Work instruction 1: From the article on catalytic capital, extract the passage between "As South Africa" and "on perpetual subsidies.", inclusive.
Work instruction 2: According to the article on catalytic capital, how much private investment did Ashburton mobilize through the Scaling a Guarantee for Job Creation project?

Selected passage:
================================
Catalytic Capital, Real Impact

Lessons from a Successful Public-Private Partnership

By Rob Nagel, Credit Portfolio Manager at Ashburton Investments

As South Africa continues its search for growth engines that are both scalable and inclusive, catalyticcapital stands out as one of the few high-potential tools still underutilised. Yet quietly, away from the headlines, one public-private partnership has demonstrated how catalytic capital can unlock real investment and meaningful jobs — without compromising returns or relying on perpetual subsidies.

The Scaling a Guarantee for Job Creation project (“the Project”), a collaboration between Ashburton Fund Managers and the National Treasury’s Jobs Fund, is not just a case study in blended finance. It’s a demonstration of how R90 million in catalytic capital from National Treasury — structured as a contingent guarantee — enabled Ashburton to mobilise R900 million in private investment, support over 26,000 jobs, and channel capital into parts of the economy traditional investors typically avoid.

As the project lead, I’ve lived through the highs and complexities of implementing this initiative. With the benefit of hindsight, I offer a few reflections for those shaping the future of developmental finance, whether in government, asset management, or institutional investment.
================================
Source information:
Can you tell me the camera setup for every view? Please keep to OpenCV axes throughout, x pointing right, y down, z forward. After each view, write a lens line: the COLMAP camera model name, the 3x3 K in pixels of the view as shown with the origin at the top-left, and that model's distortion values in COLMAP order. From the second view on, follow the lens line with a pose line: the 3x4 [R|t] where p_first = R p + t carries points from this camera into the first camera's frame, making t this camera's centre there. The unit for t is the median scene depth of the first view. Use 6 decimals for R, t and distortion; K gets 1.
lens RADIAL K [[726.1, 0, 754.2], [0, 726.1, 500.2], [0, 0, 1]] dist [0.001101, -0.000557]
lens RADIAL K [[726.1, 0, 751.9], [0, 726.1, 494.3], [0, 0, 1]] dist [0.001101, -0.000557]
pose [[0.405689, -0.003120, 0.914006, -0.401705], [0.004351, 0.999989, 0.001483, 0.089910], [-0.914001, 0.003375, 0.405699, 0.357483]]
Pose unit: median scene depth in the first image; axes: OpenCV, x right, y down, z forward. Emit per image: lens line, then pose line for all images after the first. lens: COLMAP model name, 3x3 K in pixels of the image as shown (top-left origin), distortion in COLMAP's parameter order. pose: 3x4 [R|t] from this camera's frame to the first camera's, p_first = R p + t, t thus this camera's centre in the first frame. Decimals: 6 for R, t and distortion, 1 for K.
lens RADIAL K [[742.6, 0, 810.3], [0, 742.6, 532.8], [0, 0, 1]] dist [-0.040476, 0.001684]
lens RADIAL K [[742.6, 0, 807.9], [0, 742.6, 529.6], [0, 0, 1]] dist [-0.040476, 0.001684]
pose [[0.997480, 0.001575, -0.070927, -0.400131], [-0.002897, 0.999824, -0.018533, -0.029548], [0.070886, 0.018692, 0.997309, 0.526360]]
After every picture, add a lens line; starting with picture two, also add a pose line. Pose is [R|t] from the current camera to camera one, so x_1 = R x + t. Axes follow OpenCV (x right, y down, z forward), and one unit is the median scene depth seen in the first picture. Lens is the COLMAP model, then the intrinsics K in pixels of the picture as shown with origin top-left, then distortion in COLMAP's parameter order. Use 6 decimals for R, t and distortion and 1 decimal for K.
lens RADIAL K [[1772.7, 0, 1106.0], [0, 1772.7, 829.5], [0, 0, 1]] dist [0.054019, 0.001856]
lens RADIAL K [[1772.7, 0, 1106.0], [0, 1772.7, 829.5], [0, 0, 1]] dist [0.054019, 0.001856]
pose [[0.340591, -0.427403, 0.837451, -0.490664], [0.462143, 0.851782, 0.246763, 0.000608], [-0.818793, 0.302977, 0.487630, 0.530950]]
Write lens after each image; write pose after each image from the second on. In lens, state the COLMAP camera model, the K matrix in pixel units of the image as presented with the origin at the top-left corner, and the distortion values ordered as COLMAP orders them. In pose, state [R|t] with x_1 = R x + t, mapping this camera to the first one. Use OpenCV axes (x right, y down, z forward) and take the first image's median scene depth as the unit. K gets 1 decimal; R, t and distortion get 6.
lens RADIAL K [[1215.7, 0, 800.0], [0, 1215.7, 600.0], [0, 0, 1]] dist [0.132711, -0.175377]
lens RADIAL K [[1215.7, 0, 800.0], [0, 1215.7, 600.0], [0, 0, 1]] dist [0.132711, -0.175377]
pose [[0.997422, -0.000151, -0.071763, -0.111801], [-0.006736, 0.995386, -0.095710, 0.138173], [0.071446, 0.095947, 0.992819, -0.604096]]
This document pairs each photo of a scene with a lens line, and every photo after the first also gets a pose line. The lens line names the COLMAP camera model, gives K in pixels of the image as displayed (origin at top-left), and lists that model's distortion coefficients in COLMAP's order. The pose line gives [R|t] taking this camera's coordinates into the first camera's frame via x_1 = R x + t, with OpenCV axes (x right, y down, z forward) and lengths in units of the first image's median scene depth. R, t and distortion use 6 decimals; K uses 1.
================================
Exercise result 1:
As South Africa continues its search for growth engines that are both scalable and inclusive, catalyticcapital stands out as one of the few high-potential tools still underutilised. Yet quietly, away from the headlines, one public-private partnership has demonstrated how catalytic capital can unlock real investment and meaningful jobs — without compromising returns or relying on perpetual subsidies.

Exercise result 2: R900 million.